Hide a problem from your client and now you’ve got 2 problems

Once upon a time, I was working on a project that was going pretty well until it wasn’t. Our full time DevOps person suddenly quit and we were struggling to find a replacement, so builds were getting flakier by the day. Plus, the frontend work had slowed to a trickle because one dev had to start splitting time with another project, and the other dev was still ramping up.

That’s what we saw, and it sucked but it was understandable. These things happen.

But what did the client see? Slow progress. That’s all they got, because we didn’t tell them about any of our staffing issues. Clients gonna client, so their natural reaction was to panic that work wasn’t getting done and start making wild guesses about why, most of which involved some form of them getting screwed or the team not understanding how important this all is.

We had turned 1 problem (staffing issues) into 2 problems (staffing issues and a thrashing client). Abracadabra!

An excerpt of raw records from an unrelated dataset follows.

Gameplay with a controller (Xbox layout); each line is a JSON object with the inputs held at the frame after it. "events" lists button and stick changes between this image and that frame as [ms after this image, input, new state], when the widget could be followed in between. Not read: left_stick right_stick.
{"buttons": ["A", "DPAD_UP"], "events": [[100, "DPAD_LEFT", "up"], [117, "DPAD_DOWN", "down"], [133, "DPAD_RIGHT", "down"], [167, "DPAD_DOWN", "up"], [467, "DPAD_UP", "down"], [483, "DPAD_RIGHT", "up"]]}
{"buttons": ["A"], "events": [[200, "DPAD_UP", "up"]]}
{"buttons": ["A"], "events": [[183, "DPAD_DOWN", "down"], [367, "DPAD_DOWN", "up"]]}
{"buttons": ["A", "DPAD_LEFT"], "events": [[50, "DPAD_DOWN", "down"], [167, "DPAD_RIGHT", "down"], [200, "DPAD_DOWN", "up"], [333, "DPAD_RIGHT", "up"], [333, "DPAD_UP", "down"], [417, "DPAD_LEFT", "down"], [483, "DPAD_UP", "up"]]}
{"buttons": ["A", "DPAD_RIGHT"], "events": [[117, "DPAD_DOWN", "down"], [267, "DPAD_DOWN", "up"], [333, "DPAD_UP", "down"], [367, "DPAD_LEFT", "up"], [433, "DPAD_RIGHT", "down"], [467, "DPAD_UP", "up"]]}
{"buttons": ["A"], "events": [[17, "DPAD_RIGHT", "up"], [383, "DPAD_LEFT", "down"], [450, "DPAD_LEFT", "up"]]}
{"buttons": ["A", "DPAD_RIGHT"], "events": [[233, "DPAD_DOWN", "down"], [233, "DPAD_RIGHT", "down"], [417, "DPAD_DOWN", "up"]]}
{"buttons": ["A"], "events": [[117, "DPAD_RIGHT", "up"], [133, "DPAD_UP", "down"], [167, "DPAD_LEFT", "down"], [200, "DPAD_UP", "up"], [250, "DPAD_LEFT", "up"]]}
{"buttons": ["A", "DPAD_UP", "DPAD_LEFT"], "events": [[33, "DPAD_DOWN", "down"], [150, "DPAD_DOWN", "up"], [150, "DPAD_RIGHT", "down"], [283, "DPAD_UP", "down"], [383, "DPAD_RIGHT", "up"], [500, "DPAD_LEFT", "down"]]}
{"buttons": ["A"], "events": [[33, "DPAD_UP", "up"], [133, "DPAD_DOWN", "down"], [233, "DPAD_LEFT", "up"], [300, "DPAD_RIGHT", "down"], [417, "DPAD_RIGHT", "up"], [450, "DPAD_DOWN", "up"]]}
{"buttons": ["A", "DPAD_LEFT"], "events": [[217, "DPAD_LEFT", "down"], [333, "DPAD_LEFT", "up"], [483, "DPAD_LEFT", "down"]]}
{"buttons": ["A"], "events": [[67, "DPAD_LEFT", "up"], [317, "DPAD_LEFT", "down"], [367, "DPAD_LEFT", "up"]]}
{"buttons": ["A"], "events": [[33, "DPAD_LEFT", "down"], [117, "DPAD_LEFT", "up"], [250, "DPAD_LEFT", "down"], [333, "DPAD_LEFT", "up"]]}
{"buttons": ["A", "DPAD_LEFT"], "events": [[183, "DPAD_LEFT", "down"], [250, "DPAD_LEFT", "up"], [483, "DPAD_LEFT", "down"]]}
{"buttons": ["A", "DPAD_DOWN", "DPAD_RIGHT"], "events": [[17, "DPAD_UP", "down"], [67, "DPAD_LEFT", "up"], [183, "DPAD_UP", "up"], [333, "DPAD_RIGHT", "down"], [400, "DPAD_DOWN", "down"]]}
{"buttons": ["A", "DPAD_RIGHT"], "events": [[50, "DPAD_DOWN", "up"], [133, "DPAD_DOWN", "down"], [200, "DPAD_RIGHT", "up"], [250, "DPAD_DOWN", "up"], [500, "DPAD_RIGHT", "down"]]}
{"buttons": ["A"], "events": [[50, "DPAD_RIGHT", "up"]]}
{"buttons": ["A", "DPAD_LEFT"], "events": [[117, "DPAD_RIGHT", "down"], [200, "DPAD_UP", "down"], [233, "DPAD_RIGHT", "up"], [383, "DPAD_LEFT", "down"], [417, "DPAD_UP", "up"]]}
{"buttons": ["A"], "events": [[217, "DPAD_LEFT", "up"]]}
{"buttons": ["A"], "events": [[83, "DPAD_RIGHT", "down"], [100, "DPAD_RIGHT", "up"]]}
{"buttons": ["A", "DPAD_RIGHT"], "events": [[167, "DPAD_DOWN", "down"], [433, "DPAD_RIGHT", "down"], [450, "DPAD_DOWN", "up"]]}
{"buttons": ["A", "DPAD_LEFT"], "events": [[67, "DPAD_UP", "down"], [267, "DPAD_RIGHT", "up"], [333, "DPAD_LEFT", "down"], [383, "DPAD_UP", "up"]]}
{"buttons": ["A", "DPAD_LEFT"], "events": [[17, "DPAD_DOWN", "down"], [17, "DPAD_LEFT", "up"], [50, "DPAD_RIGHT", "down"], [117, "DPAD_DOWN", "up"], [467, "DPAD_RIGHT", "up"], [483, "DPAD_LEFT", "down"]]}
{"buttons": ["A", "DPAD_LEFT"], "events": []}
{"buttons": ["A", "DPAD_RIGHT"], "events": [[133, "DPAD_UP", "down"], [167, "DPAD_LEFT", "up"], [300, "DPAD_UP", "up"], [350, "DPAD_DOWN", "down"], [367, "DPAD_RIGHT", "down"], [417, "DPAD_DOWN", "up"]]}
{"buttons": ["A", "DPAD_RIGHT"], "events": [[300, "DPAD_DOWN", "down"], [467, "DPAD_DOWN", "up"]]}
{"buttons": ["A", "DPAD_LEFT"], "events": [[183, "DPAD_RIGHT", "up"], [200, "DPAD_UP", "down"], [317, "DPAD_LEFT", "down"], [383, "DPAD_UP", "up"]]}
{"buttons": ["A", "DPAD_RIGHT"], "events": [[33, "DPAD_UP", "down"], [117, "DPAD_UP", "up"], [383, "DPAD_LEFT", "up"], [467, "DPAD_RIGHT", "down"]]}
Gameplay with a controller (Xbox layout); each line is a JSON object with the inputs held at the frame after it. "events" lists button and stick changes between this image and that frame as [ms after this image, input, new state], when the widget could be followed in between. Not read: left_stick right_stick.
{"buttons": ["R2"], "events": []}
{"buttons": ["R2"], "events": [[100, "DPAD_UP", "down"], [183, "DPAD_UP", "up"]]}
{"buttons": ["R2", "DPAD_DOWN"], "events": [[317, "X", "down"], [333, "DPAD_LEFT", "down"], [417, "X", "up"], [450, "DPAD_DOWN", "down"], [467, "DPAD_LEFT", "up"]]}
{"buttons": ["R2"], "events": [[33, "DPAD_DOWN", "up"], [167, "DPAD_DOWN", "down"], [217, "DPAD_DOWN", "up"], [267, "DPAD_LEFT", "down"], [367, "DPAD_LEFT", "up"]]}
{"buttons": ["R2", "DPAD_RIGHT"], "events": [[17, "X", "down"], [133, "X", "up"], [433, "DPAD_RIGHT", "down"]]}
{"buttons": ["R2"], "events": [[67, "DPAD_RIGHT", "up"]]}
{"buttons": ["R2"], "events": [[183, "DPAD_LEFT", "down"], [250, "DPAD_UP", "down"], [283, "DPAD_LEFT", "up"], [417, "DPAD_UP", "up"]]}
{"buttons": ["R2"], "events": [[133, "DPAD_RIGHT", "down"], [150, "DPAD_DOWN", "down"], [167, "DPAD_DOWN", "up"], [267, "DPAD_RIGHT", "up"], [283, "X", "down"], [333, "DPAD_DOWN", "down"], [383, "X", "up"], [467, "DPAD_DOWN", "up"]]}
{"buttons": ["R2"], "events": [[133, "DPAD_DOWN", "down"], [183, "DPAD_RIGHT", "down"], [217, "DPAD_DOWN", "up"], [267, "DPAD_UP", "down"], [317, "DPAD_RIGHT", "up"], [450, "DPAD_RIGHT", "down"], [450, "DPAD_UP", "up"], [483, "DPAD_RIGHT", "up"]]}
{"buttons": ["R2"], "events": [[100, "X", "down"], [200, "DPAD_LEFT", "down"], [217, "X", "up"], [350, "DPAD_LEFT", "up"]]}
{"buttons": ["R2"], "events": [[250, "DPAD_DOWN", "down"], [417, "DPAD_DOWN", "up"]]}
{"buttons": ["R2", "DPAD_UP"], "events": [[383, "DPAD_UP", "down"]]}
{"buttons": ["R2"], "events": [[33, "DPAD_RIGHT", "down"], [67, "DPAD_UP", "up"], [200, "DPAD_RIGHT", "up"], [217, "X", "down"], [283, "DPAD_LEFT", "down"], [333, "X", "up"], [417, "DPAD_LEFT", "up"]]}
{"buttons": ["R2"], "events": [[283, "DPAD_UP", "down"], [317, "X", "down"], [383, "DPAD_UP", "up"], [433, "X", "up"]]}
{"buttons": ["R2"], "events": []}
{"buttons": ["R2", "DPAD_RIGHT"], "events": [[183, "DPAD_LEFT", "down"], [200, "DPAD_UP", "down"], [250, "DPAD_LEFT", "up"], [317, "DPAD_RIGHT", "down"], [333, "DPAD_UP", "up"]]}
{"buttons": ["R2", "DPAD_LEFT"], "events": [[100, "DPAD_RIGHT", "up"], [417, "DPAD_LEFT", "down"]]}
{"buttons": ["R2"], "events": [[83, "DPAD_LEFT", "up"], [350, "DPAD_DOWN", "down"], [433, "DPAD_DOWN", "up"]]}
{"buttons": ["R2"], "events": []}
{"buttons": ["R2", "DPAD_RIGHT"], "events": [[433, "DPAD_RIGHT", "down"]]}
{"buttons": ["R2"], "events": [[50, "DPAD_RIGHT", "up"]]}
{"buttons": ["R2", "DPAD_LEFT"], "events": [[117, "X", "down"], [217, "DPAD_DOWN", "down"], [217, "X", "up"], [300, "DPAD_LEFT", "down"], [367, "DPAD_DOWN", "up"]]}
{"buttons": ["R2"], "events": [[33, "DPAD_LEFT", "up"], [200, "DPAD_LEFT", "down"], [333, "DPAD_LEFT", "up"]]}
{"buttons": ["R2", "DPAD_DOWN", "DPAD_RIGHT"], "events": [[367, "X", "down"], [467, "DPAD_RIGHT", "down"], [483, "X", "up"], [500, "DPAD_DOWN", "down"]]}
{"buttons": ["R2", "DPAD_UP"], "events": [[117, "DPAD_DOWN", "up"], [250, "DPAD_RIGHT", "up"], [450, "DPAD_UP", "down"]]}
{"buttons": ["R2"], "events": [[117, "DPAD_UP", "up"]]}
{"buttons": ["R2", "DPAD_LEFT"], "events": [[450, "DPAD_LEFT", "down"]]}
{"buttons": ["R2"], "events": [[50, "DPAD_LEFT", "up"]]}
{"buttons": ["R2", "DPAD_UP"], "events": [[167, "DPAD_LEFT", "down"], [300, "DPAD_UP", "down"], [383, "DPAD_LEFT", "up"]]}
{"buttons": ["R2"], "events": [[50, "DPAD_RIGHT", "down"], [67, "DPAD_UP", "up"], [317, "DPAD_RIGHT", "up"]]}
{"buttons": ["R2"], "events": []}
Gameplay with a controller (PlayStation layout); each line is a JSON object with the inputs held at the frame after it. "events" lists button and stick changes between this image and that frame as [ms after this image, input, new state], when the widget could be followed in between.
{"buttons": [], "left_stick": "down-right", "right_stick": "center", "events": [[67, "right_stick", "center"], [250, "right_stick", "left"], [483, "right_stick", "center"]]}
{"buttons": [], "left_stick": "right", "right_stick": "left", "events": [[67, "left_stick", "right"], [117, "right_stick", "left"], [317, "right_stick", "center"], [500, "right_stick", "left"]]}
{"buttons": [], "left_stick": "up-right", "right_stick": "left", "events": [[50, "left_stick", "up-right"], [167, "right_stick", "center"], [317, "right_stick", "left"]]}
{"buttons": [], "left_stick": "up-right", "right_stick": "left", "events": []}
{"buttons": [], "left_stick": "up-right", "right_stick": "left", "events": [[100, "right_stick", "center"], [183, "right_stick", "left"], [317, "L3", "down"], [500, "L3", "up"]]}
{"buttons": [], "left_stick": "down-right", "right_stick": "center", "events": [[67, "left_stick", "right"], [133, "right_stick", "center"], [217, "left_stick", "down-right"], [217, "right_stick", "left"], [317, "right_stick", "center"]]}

Why do we do this to ourselves and our clients? Why do we try to hide our problems? Because it’s embarrassing that we’re struggling with staffing? Because we don’t want to admit that we don’t know technology X as deeply as we thought? Because we want to be professional, and professionals don’t have problems? Because we don’t want to upset them?

If we want to be professional, then we need to be transparent and say the embarrassing thing. If we want to avoid upsetting them, then we should tell them what’s going on instead of making them guess. Their guesses are usually more upsetting than the truth.

The book Joy Inc. by Richard Sheridan talks a lot about aligning the world’s outside perception of your company with your inside reality: “The message felt quite freeing, because it meant you didn’t have to lie to anybody about anything.”

That’s what we’re doing when we hide things from the client. We’re lying. How professional is that? How does that help anyone?

Stop that. Be radically candid with your clients. Bring them in. Don’t just show them the sausage making, but make the sausage with them instead of for them. That way, when the sausage machine goes haywire, the client can skip the thrashing and focus on the fixing.